I can extract side effects

Chapter 532 Artificial vascular flaccidity, dialysis lifeline

No wonder Fischer didn't care about Sanqing's large-caliber artificial blood vessel.

Because Maikewei is one of the largest suppliers of operating room and ICU medical equipment in the world. It was established in 1838 and has a history of nearly 200 years.

Since the world's first electric operating table was manufactured 90 years ago, it has become the absolute king of ventilators, ECMO equipment (heart-lung machine), artificial blood vessels and other fields through continuous acquisition and development.

Whether it is ECMO, ventilator, or artificial blood vessel, Microway is in a monopoly position, with 70% of the global market share.

As a veteran surgical instrument giant, it has experienced 200 years of ups and downs. It has never seen any storms. Naturally, it did not pay attention to Sanqing, a rising star.

Unlike Terumo, Michael has the self-confidence and arrogance of the Germanic people. He firmly believes that the field of artificial blood vessels, which he has developed by himself, will never be surpassed by any latecomers.

As for the cherry blossom country enterprise, it has been blocked by domestic approval for a long time, and it is in the second echelon. Naturally, it lacks confidence and is timid before fighting.

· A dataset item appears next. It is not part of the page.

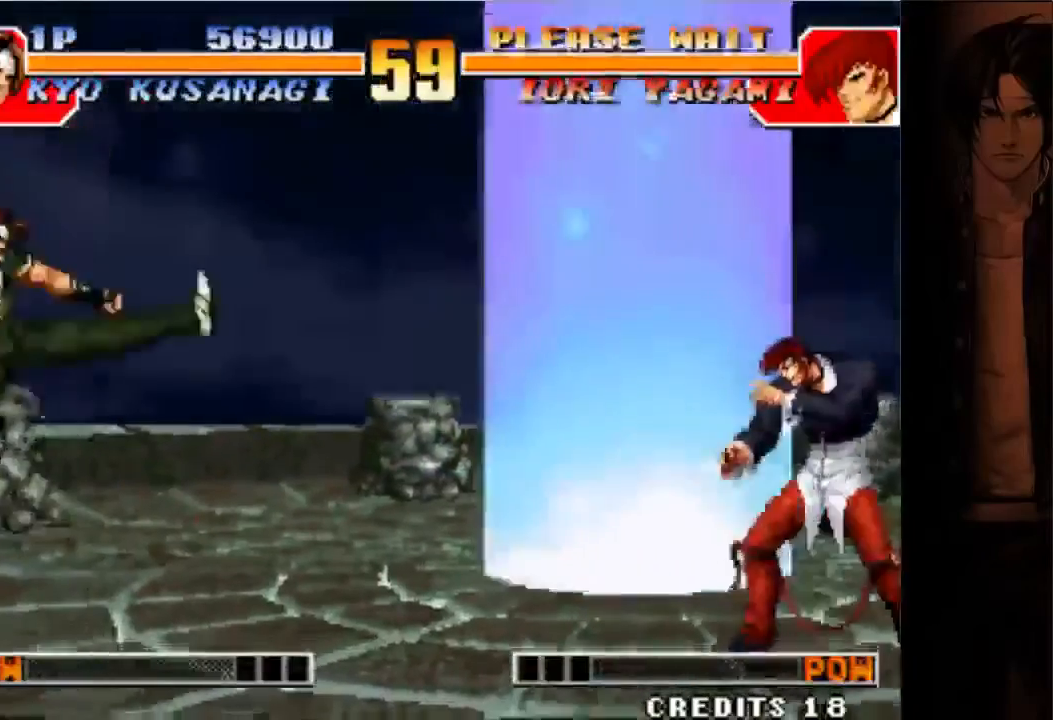
{"buttons": [], "events": [[84, "DPAD_RIGHT", "down"], [167, "DPAD_RIGHT", "up"], [217, "DPAD_RIGHT", "down"], [284, "DPAD_UP", "down"], [351, "DPAD_RIGHT", "up"], [367, "DPAD_UP", "up"]]}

Of course, this is mainly because the media only reported aortic replacement surgery, which basically uses large-caliber artificial blood vessels with a diameter greater than 10 mm.

The technology of large blood vessels has long been mature and has been widely commercialized, so it is not difficult to realize in theory.

The main reason why domestic artificial blood vessels have been unable to break through is that upstream polyester materials need to be imported, and there are no self-developed materials, so they have been stuck.

Moreover, polyester materials also have a difficulty, that is, blood vessels are prone to clogging after a long time of use.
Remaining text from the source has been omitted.